Specifically, where the participant moves to specific locations in the space, the visualization projected on each side of the wall, at first only peripherally related to the music, undergo a marked increase in resonance with the music. The result should both be suggested but somewhat unexpected, in keeping with our interest in using hidden affordances to engender exploration and curiosity for the participant.
We explain the interaction in more detail below. We decided on our base case as a canvas of the key elements we wanted to implement and put in place, that we could then iterate, experiment and improve on by swapping out algorithms, changing light effects, moving actuators, and modifying the participant experience in other ways.
Interaction Walkthrough
The participant enters a dark, enclosed room alone. Faint lights signal hidden affordances. After a lull, Andrew Bird’s Yawny at the Apocalypse begins to play.
https://soundcloud.com/andrew-chong-129716715/yawny
Movement towards each general direction induces at first subtle changes in the visualization/music. For instance, the participant’s position would subtly alter the relative loudness of different voices in the piece, as well as the transformations of the music into visualizations on each screen.

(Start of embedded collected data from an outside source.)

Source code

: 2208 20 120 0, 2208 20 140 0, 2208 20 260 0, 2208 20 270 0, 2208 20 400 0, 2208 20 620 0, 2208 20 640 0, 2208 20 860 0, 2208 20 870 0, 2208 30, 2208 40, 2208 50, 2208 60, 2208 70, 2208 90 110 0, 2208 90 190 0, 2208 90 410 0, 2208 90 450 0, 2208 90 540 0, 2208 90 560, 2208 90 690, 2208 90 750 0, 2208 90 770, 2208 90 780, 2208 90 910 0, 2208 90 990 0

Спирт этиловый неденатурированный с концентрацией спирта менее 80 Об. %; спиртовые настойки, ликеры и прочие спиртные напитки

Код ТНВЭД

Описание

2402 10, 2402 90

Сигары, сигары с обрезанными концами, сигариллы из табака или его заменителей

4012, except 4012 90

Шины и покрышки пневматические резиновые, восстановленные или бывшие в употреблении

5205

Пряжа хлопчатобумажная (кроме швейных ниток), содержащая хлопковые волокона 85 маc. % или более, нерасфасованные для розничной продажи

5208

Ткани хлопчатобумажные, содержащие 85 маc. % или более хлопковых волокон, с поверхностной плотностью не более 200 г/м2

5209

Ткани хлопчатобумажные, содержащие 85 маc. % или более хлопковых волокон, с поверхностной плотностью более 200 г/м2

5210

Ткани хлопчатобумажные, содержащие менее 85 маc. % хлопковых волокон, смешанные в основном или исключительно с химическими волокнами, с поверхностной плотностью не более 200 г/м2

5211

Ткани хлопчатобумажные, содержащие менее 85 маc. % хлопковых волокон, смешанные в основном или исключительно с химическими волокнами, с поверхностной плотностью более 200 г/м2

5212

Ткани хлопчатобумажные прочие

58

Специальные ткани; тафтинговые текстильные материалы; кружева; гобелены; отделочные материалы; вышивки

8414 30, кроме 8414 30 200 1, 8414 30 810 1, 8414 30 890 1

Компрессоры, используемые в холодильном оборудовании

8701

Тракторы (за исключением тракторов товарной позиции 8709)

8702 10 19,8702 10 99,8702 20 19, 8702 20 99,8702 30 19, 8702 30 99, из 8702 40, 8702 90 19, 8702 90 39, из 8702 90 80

This interaction is meant to “coax” each participant towards three specific sites in the room, each of which will induce a different kind of “resonant” visualization with the music. At these specific sites, this “resonant” interaction is activated, with a marked increase in the stimulation and intensity of the visualization.
The entire experience might last several minutes, as the participant moves around the space to explore the specific affordances. While we designed the experience as primarily a solitary experience, it is interesting to explore how participants might interact with more than one person in the room, since actions are “shared” within the installation, with collaborative action required to engender specific effects. Exploration is likewise shared, but where discoveries may not be isolated and remain somewhat mysterious.
In terms of bodily experience – the participant is limited to the constraints of his own dimensions and position – in a smaller installation, he might be able to activate multiple effects alone, without the need to transition or “lose” any aspect of the experience.
As a solitary experience, a sense of tension/dissonance and discovery is accentuated by the “loss” of interactions as they move within the room. As a shared experience, other individuals might then become an avenue for each participant to reclaim that lost experience, with each participant, of course, also playing that role for other individuals in the room.
Such an interaction would be especially interesting to construct in a public space.
Other thoughts:
Yawny’s musical structure is more time-dependent than other pieces, which may detract from the visual interaction we’ve incorporated in the experience. Participants may feel like they’ve missed some aspect of the experience if their exploration of the room does not line up with the specific points in the piece where the composer has set up different forms of resolution.
One way to get around this is to choose pieces with still evocative, “unexpected concord”, but with a far more regular structure. Arvo Part’s Spiegel im Spiegel might be a good choice for this, due to the regularity of its musical structure, which can also be seen in the spectrogram.